# long/exciting weekend!



## utahgolf (Sep 8, 2007)

well, I had a deer tag, but my buddy had the le elk tag, so that was our main goal. The elk were bugling like crazy but not coming to calls. We saw elk everyday but just couldn't make it happen for the first few days, so we were sitting there on a hillside and had a two point feeding across us at a 100 hards. I couldn't resist, got the sticks out and took the shot! he back flopped and caught his step but only went twenty yards back towards us before he went down. We got some awesome video, I'll post up later. Got him quartered and packed him out a mile and a half back down to camp. two days later and on my last day up there my buddy killed his elk last night, we hung the meat and hauled the head back to camp. I didn't get home until close to 4 this morning and had to be to work at 7!!! He's still up there taking trips to get the meat we hung up last night, so he'll tell his story in the next day or so when he's back.
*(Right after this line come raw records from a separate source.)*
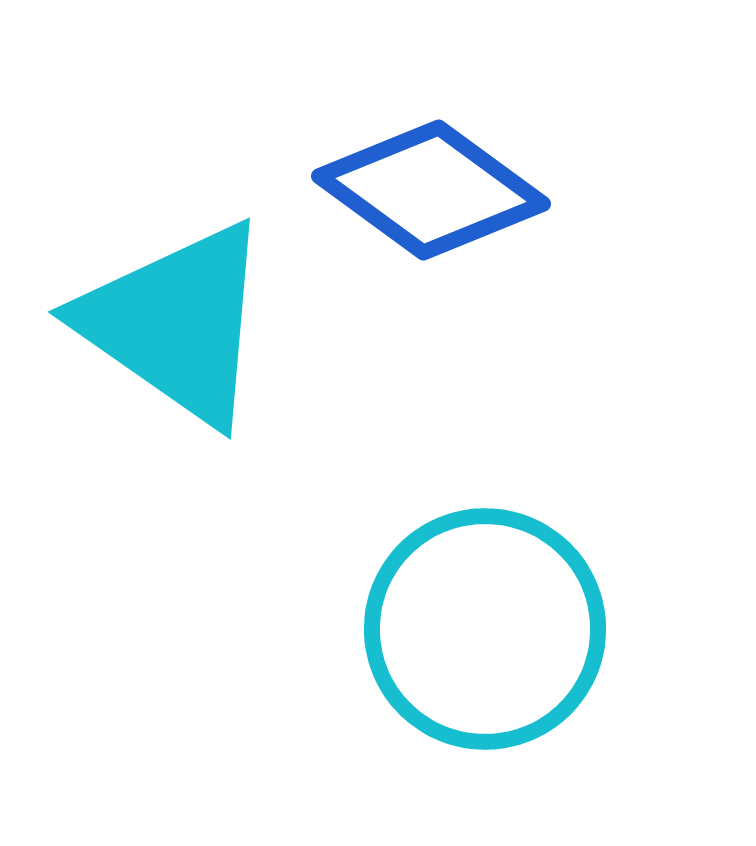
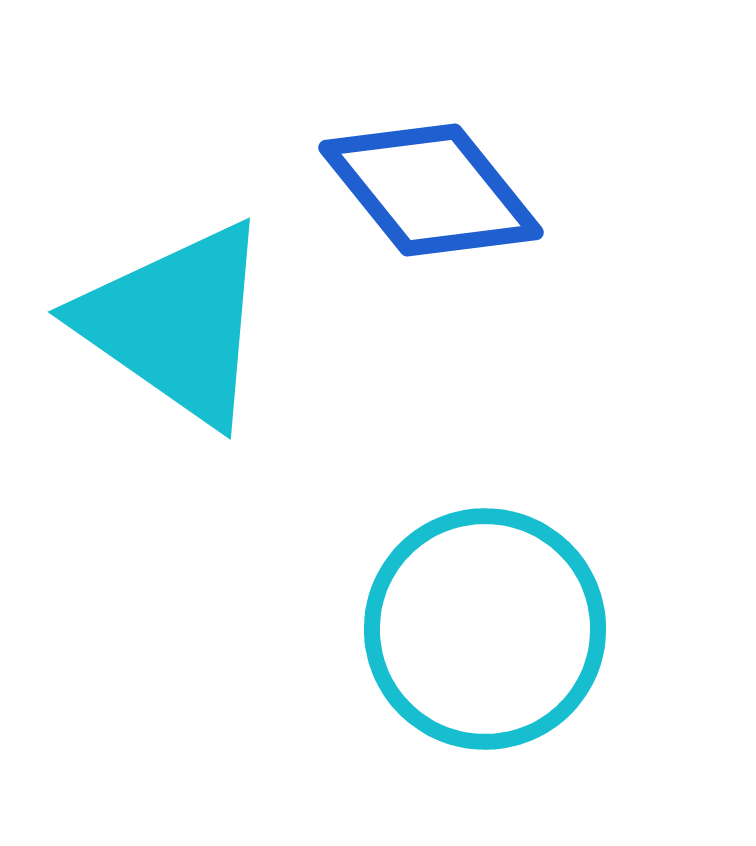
blue diamond: rotated 15 degrees clockwise
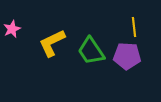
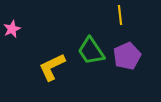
yellow line: moved 14 px left, 12 px up
yellow L-shape: moved 24 px down
purple pentagon: rotated 28 degrees counterclockwise
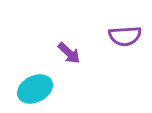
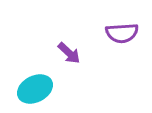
purple semicircle: moved 3 px left, 3 px up
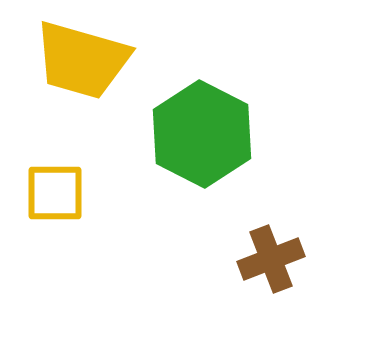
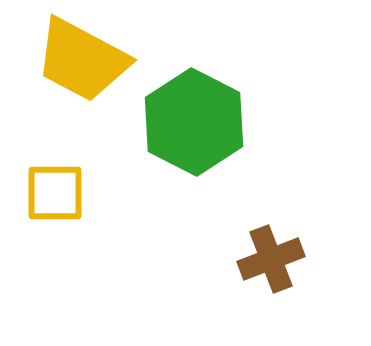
yellow trapezoid: rotated 12 degrees clockwise
green hexagon: moved 8 px left, 12 px up
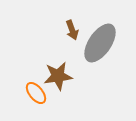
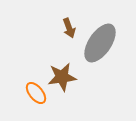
brown arrow: moved 3 px left, 2 px up
brown star: moved 4 px right, 1 px down
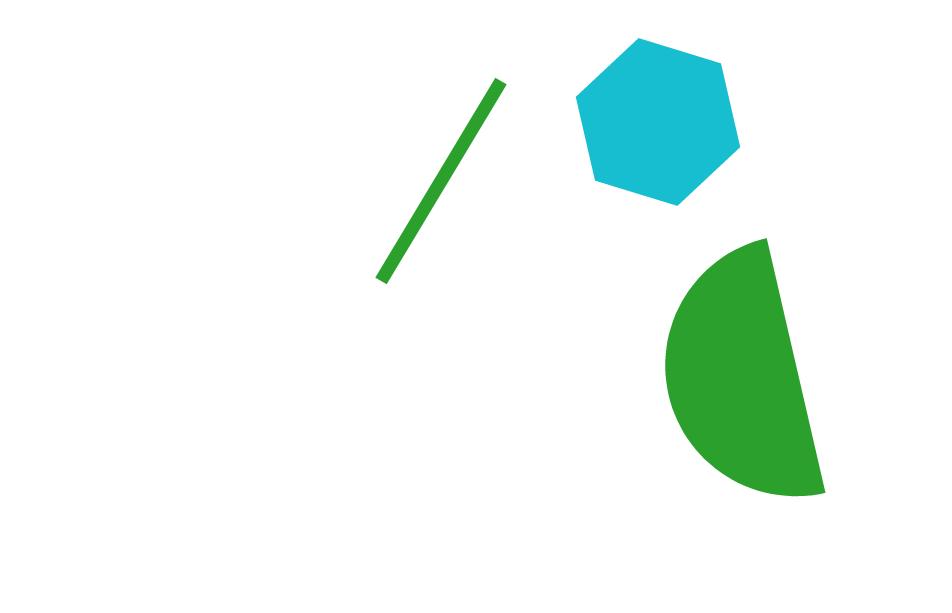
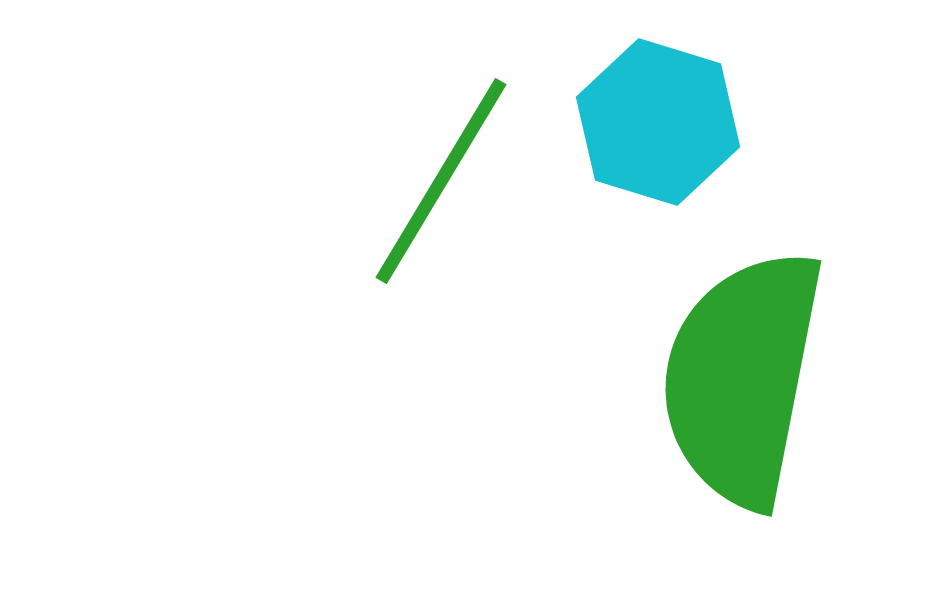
green semicircle: rotated 24 degrees clockwise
Been a fun week, wish I could hunt elk every 3-4 years, way too much fun.


----------



## hamernhonkers (Sep 28, 2007)

Well done Golf. Now its time to get ready for the real hunt. Bring on the baldplates!


Sent from outer space using Tapatalk


----------



## ultramagfan2000 (Nov 27, 2009)

Nice looks like your guns ready for a cow elk hunt.


----------



## middlefork (Nov 2, 2008)

Good job. Nothing like getting a deer and a big bull on the ground to give yourself a good workout.


----------



## Bo0YaA (Sep 29, 2008)

pretty good sized body for a fork horn, congrats!


----------



## 35whelen (Jul 3, 2012)

congratulations on filling your tag


----------



## Bears Butt (Sep 12, 2007)

Congrats!


----------



## waspocrew (Nov 26, 2011)

Congrats on a nice buck and a full freezer!


----------



## blackdog (Sep 11, 2007)

True friends don't let friends shoot two points a mile and a half from camp.


----------